====== Study text ======

These persons would not come under the heading of mattoids, if, in their writings, the earnestness and persistence in one idea which make them resemble the monomaniac and the man of genius, were not often associated with the pursuit of absurdity, continual contradictions, and the prolixity and utility of insanity. One tendency overpowers all others—one which we find predominant in insane genius: viz., personal vanity. Thus, out of 215 mattoids, we find forty-four prophets.

Filopanti, in the Dio Liberale, places his father Berillo, a carpenter, and his mother Berilla among the demigods. He discovered three Adams, and gives a minute narrative, year by year, of the actions of each. Cordigliani prepared to insult the Chamber of Deputies in order to obtain an annuity from the Government, and thought this action much to his own credit. Guiteau thought he was saving the Republic by the murder of the President, and had himself called a great lawyer and philosopher. In the same way Passanante, after having preached the abolition of capital punishment, condemns the guilty members of the Assembly to death; and, after having given orders to “respect the forms of government,” insults the monarchy, makes an attempt at regicide, and proposes to “abolish all misers and hypocrites.”

A physician, S——, prints a statement that blood-letting exposes to an excess of light, another announces in two thick volumes, that diseases are elliptical.

Critics have said, referring to the works of Démons, that his Dialectic Quintessence and sextessence are a true quintessence of absurdity.[339] Gleizes affirms that flesh is atheistical. Fuzi (a theologian) asserts that the menstrual blood has the property of quenching conflagrations.

Hannequin, who used to write in the air with his fingers, and had an aromal trumpet, by means of which he communicated with the spirits dispersed through the air, declares that in the future age many men shall become women and demigods.

Henrion, at the Académie des Inscriptions, advanced the theory that Adam was forty feet in height, Noah twenty-nine, Moses twenty-five, &c.

Leroux, the celebrated Paris Deputy, who believed in metempsychosis and the cabbala, defined love as “the ideality of the reality of a part of the totality of the Infinite Being,” &c., and wished to insert the principle of the triad in the preamble of his Constitution.

Asgill maintained that men might live for ever, if only they had faith.

It is true that, here and there, some new and vigorous notion emerges from the chaos of such minds, because the only symptom of genius developed in them by psychosis is a less degree of aversion to novelty, or, to employ my own terminology, of misoneism.[340] Thus, for example, amid the most absurd opinions, Cianchettini has some very fine passages:

“All animals have the instinct of self-preservation, with the minimum of fatigue, of escaping from troublesome thoughts, and of enjoying the delights of life; and to obtain these things, liberty is indispensable to them.

====== Data for review ======

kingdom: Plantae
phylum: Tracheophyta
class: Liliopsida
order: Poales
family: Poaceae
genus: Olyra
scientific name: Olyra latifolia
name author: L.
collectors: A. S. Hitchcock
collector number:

======

Required actions
1. From the passage on mattoids, repeat the words starting with "A physician, S——, prints" and going on through "Moses twenty-five, &c.".
2. In the passage on mattoids, how many of the 215 mattoids are prophets?
The rows have nothing to do with the passage on mattoids.

Responses to the tasks
1.
A physician, S——, prints a statement that blood-letting exposes to an excess of light, another announces in two thick volumes, that diseases are elliptical.

Critics have said, referring to the works of Démons, that his Dialectic Quintessence and sextessence are a true quintessence of absurdity.[339] Gleizes affirms that flesh is atheistical. Fuzi (a theologian) asserts that the menstrual blood has the property of quenching conflagrations.

Hannequin, who used to write in the air with his fingers, and had an aromal trumpet, by means of which he communicated with the spirits dispersed through the air, declares that in the future age many men shall become women and demigods.

Henrion, at the Académie des Inscriptions, advanced the theory that Adam was forty feet in height, Noah twenty-nine, Moses twenty-five, &c.

2. Forty-four.